**How to complete this task:** Give back every record below, character for character.

(Extracted records)
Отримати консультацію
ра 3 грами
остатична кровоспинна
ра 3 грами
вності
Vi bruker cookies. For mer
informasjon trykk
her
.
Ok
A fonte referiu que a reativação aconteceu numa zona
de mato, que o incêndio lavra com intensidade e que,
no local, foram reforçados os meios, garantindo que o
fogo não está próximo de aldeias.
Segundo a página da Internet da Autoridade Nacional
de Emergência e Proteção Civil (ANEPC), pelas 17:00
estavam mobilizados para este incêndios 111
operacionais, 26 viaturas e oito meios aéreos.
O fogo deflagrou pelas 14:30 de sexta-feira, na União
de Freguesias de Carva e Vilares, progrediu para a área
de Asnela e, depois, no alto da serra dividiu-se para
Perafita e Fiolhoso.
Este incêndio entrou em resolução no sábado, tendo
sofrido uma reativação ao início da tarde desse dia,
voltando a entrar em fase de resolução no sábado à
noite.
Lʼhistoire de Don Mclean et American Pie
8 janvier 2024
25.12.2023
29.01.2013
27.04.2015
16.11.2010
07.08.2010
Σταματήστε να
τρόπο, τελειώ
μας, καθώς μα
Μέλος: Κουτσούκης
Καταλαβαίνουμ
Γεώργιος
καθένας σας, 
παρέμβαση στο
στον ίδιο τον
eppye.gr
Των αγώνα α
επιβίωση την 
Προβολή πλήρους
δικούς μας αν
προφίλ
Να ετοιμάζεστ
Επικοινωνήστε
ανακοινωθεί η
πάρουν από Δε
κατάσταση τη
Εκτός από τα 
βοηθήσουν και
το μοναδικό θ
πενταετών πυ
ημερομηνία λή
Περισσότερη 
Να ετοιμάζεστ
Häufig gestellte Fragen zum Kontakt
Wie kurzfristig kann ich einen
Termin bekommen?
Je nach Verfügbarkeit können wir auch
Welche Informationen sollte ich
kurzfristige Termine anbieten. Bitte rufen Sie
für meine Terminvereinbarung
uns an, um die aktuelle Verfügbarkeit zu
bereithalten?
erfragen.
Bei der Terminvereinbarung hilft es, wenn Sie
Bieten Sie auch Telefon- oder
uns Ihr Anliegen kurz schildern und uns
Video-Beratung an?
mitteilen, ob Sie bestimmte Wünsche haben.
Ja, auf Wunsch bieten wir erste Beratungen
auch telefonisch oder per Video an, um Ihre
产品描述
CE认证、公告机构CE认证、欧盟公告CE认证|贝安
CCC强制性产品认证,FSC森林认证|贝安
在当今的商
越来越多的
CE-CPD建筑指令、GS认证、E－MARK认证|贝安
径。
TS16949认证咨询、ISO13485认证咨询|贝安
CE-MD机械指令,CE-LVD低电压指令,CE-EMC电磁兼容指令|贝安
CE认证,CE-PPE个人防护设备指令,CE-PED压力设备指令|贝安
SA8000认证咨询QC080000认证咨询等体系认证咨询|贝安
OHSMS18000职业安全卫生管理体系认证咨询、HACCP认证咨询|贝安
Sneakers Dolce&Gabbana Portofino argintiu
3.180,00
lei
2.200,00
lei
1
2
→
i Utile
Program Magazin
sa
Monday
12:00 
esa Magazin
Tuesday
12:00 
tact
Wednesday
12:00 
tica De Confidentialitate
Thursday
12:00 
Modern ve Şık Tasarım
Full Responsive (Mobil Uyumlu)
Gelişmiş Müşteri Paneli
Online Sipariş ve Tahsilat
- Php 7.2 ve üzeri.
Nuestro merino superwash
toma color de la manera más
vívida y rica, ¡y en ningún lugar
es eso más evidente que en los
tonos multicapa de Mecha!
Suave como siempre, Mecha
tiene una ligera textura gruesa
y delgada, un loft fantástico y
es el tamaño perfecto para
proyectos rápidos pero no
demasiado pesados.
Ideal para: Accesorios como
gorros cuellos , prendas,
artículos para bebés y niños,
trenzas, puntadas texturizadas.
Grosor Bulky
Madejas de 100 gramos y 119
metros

**Response area:**
Отримати консультацію
ра 3 грами
остатична кровоспинна
ра 3 грами
вності
Vi bruker cookies. For mer
informasjon trykk
her
.
Ok
A fonte referiu que a reativação aconteceu numa zona
de mato, que o incêndio lavra com intensidade e que,
no local, foram reforçados os meios, garantindo que o
fogo não está próximo de aldeias.
Segundo a página da Internet da Autoridade Nacional
de Emergência e Proteção Civil (ANEPC), pelas 17:00
estavam mobilizados para este incêndios 111
operacionais, 26 viaturas e oito meios aéreos.
O fogo deflagrou pelas 14:30 de sexta-feira, na União
de Freguesias de Carva e Vilares, progrediu para a área
de Asnela e, depois, no alto da serra dividiu-se para
Perafita e Fiolhoso.
Este incêndio entrou em resolução no sábado, tendo
sofrido uma reativação ao início da tarde desse dia,
voltando a entrar em fase de resolução no sábado à
noite.
Lʼhistoire de Don Mclean et American Pie
8 janvier 2024
25.12.2023
29.01.2013
27.04.2015
16.11.2010
07.08.2010
Σταματήστε να
τρόπο, τελειώ
μας, καθώς μα
Μέλος: Κουτσούκης
Καταλαβαίνουμ
Γεώργιος
καθένας σας, 
παρέμβαση στο
στον ίδιο τον
eppye.gr
Των αγώνα α
επιβίωση την 
Προβολή πλήρους
δικούς μας αν
προφίλ
Να ετοιμάζεστ
Επικοινωνήστε
ανακοινωθεί η
πάρουν από Δε
κατάσταση τη
Εκτός από τα 
βοηθήσουν και
το μοναδικό θ
πενταετών πυ
ημερομηνία λή
Περισσότερη 
Να ετοιμάζεστ
Häufig gestellte Fragen zum Kontakt
Wie kurzfristig kann ich einen
Termin bekommen?
Je nach Verfügbarkeit können wir auch
Welche Informationen sollte ich
kurzfristige Termine anbieten. Bitte rufen Sie
für meine Terminvereinbarung
uns an, um die aktuelle Verfügbarkeit zu
bereithalten?
erfragen.
Bei der Terminvereinbarung hilft es, wenn Sie
Bieten Sie auch Telefon- oder
uns Ihr Anliegen kurz schildern und uns
Video-Beratung an?
mitteilen, ob Sie bestimmte Wünsche haben.
Ja, auf Wunsch bieten wir erste Beratungen
auch telefonisch oder per Video an, um Ihre
产品描述
CE认证、公告机构CE认证、欧盟公告CE认证|贝安
CCC强制性产品认证,FSC森林认证|贝安
在当今的商
越来越多的
CE-CPD建筑指令、GS认证、E－MARK认证|贝安
径。
TS16949认证咨询、ISO13485认证咨询|贝安
CE-MD机械指令,CE-LVD低电压指令,CE-EMC电磁兼容指令|贝安
CE认证,CE-PPE个人防护设备指令,CE-PED压力设备指令|贝安
SA8000认证咨询QC080000认证咨询等体系认证咨询|贝安
OHSMS18000职业安全卫生管理体系认证咨询、HACCP认证咨询|贝安
Sneakers Dolce&Gabbana Portofino argintiu
3.180,00
lei
2.200,00
lei
1
2
→
i Utile
Program Magazin
sa
Monday
12:00 
esa Magazin
Tuesday
12:00 
tact
Wednesday
12:00 
tica De Confidentialitate
Thursday
12:00 
Modern ve Şık Tasarım
Full Responsive (Mobil Uyumlu)
Gelişmiş Müşteri Paneli
Online Sipariş ve Tahsilat
- Php 7.2 ve üzeri.
Nuestro merino superwash
toma color de la manera más
vívida y rica, ¡y en ningún lugar
es eso más evidente que en los
tonos multicapa de Mecha!
Suave como siempre, Mecha
tiene una ligera textura gruesa
y delgada, un loft fantástico y
es el tamaño perfecto para
proyectos rápidos pero no
demasiado pesados.
Ideal para: Accesorios como
gorros cuellos , prendas,
artículos para bebés y niños,
trenzas, puntadas texturizadas.
Grosor Bulky
Madejas de 100 gramos y 119
metros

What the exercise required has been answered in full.